***** PASSAGE PROVIDED *****

Re: histogram subtraction and mean

From: Stefan Piperov <piperov_at_fnal.gov>
Date: Tue, 1 Mar 2011 19:38:02 +0200

Hi Holger!

I also agree to use the most precise estimates of mean, when possible. The problem that I'm trying to highlight here is that from statistical point of view, you cannot call something "the mean of a histogram" if it was actually calculated from the original, un-binned, data, and not from the bin contents.

The problem is futher exagurated in the scenario of Margar Simonyan's case: The instant you have to treat your histogrammed data as a histogram, you lose all the benefits of working with un-binned data, and on top of that you get confused as to what does your "mean" really mean...

I'm just saying: The defaults should be (statistically) meaningful. The extra precision of calculating from raw data should be optional, and should be clear to the user that it's an extra.

Cheers,
Stefan.

On Tue, 1 Mar 2011, Holger Meyer wrote:

> Stefan,
>
> I agree with Rene. Use the best information available. If you want the
> moments from binned data you can calculate them from the histogram data.

*****

> [TO DO]
1) In the forum reply about histogram subtraction and mean, whose view does Holger Meyer say he agrees with?
2) List every person named in the forum reply about histogram subtraction and mean.

***** PROVIDED INFORMATION *****

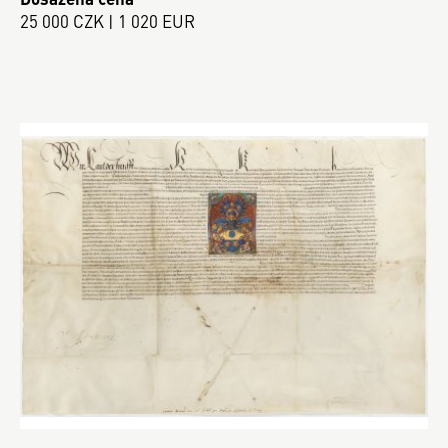
25 000 CZK | 1 020 EUR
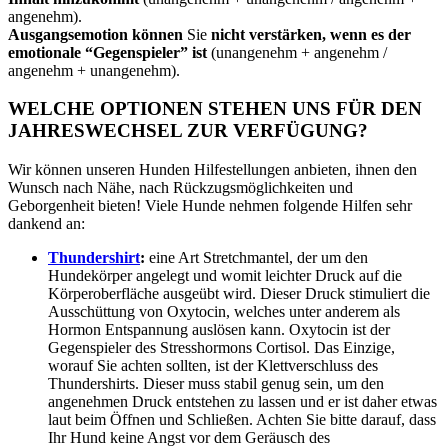
angenehm).
Ausgangsemotion können
Sie
nicht verstärken, wenn es der
emotionale “Gegenspieler” ist
(unangenehm + angenehm /
angenehm + unangenehm).
WELCHE OPTIONEN STEHEN UNS FÜR DEN
JAHRESWECHSEL ZUR VERFÜGUNG?
Wir können unseren Hunden Hilfestellungen anbieten, ihnen den
Wunsch nach Nähe, nach Rückzugsmöglichkeiten und
Geborgenheit bieten! Viele Hunde nehmen folgende Hilfen sehr
dankend an:
Thundershirt
:
eine Art Stretchmantel, der um den
Hundekörper angelegt und womit leichter Druck auf die
Körperoberfläche ausgeübt wird. Dieser Druck stimuliert die
Ausschüttung von Oxytocin, welches unter anderem als
Hormon Entspannung auslösen kann. Oxytocin ist der
Gegenspieler des Stresshormons Cortisol. Das Einzige,
worauf
Sie
achten sollten, ist der Klettverschluss des
Thundershirts. Dieser muss stabil genug sein, um den
angenehmen Druck entstehen zu lassen und er ist daher etwas
laut beim Öffnen und Schließen. Achten
Sie
bitte darauf, dass
Ih
r Hund keine Angst vor dem Geräusch des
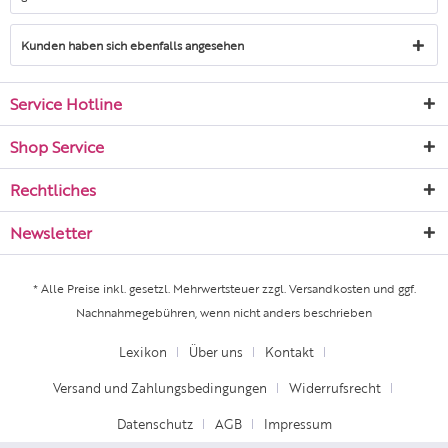
Kunden haben sich ebenfalls angesehen
Service Hotline
Shop Service
Rechtliches
Newsletter
* Alle Preise inkl. gesetzl. Mehrwertsteuer zzgl.
Versandkosten
und ggf.
Nachnahmegebühren, wenn nicht anders beschrieben
Lexikon
Über uns
Kontakt
Versand und Zahlungsbedingungen
Widerrufsrecht
Datenschutz
AGB
Impressum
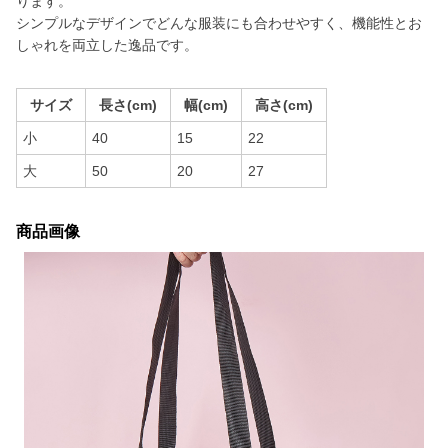
ります。
シンプルなデザインでどんな服装にも合わせやすく、機能性とお
しゃれを両立した逸品です。
サイズ
長さ(cm)
幅(cm)
高さ(cm)
小
40
15
22
大
50
20
27
商品画像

*****

> [EXERCISE RESULTS]
1) Rene's

2) Stefan Piperov, Holger Meyer, Margar Simonyan, Rene